PROSPECT for laparoscopic colorectal surgery
Evidence-based postoperative pain management after laparoscopic colorectal surgery.
Colorectal Dis 2013
http://www.ncbi.nlm.nih.gov/pubmed/23350836
https://doi.org/10.1111/j.1463-1318.2012.03062.x
Notes
Abstract
The aim of this systematic review was to evaluate the available literature on the management of pain after laparoscopic colorectal surgery. Randomized studies, published in English between January 1995 and July 2011, assessing analgesic and anaesthetic interventions in adults undergoing laparoscopic colorectal surgery, and reporting pain scores, were retrieved from the Embase and MEDLINE databases. The efficacy and adverse effects of the analgesic techniques was assessed. The recommendations were based on procedure-specific evidence from a systematic review and supplementary transferable evidence from other relevant procedures. Of the 170 randomized studies identified, 12 studies were included. Overall, all approaches including ketorolac, methylprednisolone, intraperitoneal instillation of ropivacaine, intravenous lidocaine infusion, intrathecal morphine and epidural analgesia improved pain relief, reduced opioid requirements and improved bowel function. However, there were significant differences in the study designs and the variables evaluated, precluding quantitative analysis. The L'Abbé plots of the data from the epidural analgesia studies included in this review indicate that the pain scores in the nonepidural groups, although higher than those in the epidural groups, were within an acceptable level (i.e. < 4/10).
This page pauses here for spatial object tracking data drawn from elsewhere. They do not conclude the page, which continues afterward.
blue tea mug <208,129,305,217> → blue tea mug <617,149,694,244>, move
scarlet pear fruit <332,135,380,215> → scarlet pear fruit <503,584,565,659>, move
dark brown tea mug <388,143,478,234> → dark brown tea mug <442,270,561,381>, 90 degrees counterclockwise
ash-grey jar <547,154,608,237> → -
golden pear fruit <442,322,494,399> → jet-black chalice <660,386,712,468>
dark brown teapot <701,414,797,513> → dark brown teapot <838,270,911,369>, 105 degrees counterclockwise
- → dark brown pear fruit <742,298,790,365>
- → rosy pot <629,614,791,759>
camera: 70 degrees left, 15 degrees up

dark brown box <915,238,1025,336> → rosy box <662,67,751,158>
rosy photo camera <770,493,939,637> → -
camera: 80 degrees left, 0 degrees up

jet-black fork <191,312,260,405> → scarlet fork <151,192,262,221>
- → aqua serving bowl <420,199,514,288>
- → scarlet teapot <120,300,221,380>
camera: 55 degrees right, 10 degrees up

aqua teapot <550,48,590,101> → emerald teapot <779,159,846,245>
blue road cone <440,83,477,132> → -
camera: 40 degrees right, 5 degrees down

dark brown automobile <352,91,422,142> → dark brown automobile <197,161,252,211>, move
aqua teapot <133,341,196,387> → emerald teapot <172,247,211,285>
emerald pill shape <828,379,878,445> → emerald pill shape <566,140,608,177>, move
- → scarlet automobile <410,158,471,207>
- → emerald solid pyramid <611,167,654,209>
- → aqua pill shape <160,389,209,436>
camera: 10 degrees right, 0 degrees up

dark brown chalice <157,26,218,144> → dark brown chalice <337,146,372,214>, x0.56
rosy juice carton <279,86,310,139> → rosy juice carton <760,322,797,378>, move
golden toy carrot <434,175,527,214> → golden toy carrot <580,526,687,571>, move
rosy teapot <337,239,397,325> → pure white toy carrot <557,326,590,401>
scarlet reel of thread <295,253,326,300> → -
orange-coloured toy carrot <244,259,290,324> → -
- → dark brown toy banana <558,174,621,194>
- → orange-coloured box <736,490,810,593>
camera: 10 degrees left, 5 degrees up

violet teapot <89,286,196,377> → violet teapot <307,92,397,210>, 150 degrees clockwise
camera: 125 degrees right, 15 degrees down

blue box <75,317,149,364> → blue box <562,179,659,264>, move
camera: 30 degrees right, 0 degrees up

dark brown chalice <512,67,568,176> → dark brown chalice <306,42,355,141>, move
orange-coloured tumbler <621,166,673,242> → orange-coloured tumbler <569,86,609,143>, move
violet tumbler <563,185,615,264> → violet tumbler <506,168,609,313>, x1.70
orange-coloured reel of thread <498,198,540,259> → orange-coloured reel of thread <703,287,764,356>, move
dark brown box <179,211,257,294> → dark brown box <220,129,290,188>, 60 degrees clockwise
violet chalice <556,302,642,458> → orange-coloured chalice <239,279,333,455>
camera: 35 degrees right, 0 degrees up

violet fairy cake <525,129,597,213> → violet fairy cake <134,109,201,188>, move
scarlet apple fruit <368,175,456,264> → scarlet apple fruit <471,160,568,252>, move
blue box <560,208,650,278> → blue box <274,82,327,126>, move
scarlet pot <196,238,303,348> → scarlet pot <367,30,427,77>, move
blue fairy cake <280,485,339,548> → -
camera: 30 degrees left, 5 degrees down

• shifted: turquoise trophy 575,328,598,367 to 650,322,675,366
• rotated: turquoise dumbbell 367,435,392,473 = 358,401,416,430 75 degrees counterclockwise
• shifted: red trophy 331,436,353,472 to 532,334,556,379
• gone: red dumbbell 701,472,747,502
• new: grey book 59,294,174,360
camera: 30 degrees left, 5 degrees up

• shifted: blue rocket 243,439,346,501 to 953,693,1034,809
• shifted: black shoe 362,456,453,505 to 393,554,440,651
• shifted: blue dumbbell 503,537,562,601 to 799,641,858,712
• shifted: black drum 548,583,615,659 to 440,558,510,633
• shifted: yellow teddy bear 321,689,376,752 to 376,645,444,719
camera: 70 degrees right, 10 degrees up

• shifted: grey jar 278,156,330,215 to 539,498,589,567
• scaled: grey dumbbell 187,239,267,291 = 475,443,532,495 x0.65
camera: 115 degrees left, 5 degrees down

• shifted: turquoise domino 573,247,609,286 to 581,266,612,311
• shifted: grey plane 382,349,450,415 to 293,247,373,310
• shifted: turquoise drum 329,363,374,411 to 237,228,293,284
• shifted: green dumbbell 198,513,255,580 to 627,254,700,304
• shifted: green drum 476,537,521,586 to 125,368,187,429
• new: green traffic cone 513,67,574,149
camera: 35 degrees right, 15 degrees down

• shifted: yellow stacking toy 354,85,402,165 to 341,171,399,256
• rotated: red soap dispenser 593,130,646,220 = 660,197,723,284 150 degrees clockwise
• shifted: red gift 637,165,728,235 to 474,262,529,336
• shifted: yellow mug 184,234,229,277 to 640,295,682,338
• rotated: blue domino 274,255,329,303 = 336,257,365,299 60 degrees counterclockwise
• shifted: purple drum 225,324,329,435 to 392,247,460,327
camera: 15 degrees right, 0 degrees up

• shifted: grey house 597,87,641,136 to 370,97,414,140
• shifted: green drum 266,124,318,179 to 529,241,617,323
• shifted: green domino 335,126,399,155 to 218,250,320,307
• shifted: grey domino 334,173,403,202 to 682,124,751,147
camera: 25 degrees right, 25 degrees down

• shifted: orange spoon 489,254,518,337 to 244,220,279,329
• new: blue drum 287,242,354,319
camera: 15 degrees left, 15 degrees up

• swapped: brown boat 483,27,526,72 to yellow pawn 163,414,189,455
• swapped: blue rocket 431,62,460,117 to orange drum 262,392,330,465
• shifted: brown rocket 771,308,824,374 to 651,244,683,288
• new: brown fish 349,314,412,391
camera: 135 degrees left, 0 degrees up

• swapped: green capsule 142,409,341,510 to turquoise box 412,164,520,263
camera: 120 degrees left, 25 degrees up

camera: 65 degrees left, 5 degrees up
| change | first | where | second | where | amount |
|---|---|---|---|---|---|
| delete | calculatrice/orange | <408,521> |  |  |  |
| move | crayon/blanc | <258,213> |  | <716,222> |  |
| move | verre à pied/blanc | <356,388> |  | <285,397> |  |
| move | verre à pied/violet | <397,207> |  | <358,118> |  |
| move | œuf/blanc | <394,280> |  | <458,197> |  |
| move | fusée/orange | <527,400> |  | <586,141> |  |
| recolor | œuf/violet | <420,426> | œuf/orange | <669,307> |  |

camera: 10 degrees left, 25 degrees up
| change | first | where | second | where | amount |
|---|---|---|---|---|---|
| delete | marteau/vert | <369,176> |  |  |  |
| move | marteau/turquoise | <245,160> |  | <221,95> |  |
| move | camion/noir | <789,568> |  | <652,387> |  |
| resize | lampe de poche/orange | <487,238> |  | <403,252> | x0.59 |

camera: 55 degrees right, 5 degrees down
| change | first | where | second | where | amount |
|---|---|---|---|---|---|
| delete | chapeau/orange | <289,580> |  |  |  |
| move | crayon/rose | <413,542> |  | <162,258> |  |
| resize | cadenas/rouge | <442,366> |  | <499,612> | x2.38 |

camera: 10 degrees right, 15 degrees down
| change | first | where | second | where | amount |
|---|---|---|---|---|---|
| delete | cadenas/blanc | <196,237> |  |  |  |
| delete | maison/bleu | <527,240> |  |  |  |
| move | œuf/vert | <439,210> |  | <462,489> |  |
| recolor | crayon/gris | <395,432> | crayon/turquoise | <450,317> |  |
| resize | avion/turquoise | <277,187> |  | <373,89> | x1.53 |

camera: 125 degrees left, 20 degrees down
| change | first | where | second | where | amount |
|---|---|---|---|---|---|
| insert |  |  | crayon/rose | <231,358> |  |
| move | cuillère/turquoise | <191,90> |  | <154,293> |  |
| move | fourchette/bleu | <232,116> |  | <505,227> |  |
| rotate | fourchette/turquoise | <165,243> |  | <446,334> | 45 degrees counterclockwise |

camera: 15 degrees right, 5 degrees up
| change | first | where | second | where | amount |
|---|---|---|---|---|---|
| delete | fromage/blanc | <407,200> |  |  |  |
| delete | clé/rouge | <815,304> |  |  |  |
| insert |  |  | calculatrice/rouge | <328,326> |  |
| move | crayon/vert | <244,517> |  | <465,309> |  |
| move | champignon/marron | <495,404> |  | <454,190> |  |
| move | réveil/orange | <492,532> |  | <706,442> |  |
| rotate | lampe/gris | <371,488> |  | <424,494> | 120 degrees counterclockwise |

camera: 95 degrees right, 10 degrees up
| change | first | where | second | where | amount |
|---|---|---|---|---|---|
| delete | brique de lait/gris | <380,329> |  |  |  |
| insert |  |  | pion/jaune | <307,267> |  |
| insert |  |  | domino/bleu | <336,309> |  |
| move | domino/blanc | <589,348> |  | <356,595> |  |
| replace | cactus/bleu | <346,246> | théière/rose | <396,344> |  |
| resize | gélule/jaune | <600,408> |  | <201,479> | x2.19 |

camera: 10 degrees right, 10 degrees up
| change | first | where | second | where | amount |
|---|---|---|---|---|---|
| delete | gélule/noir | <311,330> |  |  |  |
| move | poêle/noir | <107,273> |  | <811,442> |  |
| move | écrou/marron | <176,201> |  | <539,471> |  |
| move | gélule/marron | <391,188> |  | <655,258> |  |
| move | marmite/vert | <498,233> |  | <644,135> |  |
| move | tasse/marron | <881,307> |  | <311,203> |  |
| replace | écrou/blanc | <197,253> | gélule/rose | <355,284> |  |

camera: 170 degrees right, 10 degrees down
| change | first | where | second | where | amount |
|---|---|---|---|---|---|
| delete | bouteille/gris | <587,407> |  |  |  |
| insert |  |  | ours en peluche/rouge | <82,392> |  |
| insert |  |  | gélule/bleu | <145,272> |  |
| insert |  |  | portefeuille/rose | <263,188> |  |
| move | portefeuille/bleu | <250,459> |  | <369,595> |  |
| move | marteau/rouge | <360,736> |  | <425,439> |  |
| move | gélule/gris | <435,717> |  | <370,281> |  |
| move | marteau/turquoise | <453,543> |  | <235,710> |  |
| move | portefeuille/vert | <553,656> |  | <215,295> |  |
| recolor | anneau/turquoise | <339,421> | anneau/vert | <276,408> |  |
Infiltration of surgical incisions with local anaesthetic at the end of surgery, systemic steroids, conventional nonsteroidal anti-inflammatory drugs or cyclooxygenase-2-selective inhibitors in combination with paracetamol with opioid used as rescue are recommended. Intravenous lidocaine infusion is recommended, but not as the first line of therapy. However, neuraxial blocks (i.e. epidural analgesia and spinal morphine) are not necessary based on high risk:benefit ratio.